◆ **DESCRIPTION OF THE TASK**
In the listing that follows, the lines starting at the one containing "(428, 623) none -> [100,833,129,846] [-d]" and ending at the one containing "[573,922,651,938] or upgrade: ->" are to be returned exactly, both boundary lines included, and no others.

◆ **INPUT DATA**
------------------------------------------------
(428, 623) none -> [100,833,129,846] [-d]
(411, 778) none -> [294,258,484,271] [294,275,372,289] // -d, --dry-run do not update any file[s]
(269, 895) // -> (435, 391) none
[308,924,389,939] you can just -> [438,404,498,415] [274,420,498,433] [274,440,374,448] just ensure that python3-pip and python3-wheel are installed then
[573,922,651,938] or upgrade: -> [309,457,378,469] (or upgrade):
------------------------------------------------
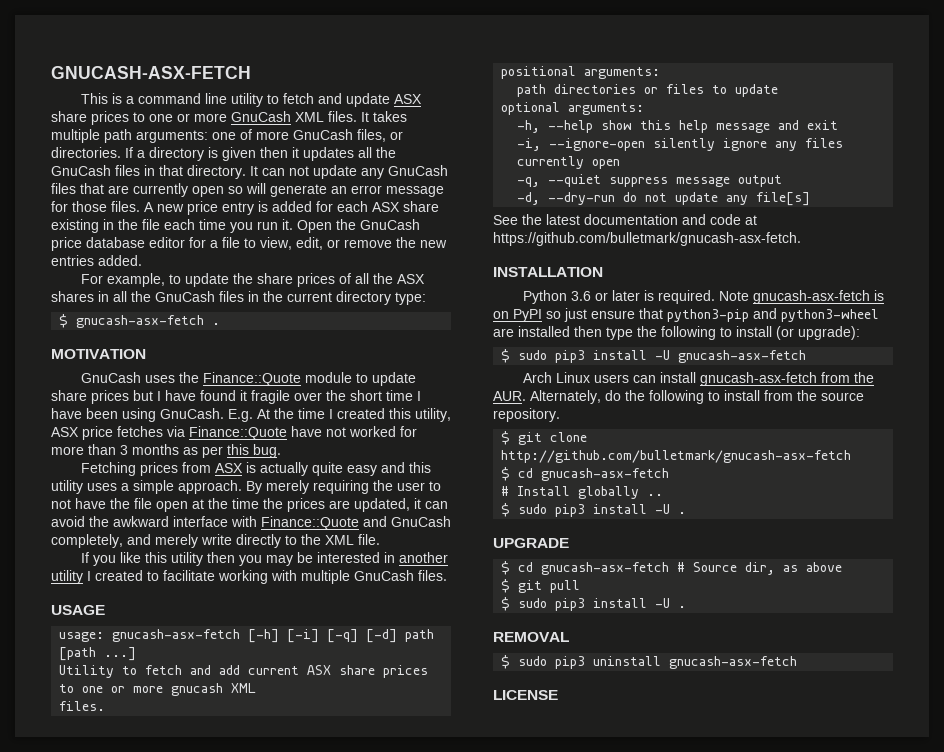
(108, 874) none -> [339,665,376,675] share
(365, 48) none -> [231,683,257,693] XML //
------------------------------------------------
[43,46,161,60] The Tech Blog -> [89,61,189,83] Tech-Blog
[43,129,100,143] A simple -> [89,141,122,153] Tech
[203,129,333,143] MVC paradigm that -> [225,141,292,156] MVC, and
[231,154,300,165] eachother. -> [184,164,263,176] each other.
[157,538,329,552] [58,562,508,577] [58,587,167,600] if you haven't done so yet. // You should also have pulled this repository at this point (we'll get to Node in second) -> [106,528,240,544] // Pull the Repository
------------------------------------------------
◆ **REPLY TO THE TASK**
(428, 623) none -> [100,833,129,846] [-d]
(411, 778) none -> [294,258,484,271] [294,275,372,289] // -d, --dry-run do not update any file[s]
(269, 895) // -> (435, 391) none
[308,924,389,939] you can just -> [438,404,498,415] [274,420,498,433] [274,440,374,448] just ensure that python3-pip and python3-wheel are installed then
[573,922,651,938] or upgrade: -> [309,457,378,469] (or upgrade):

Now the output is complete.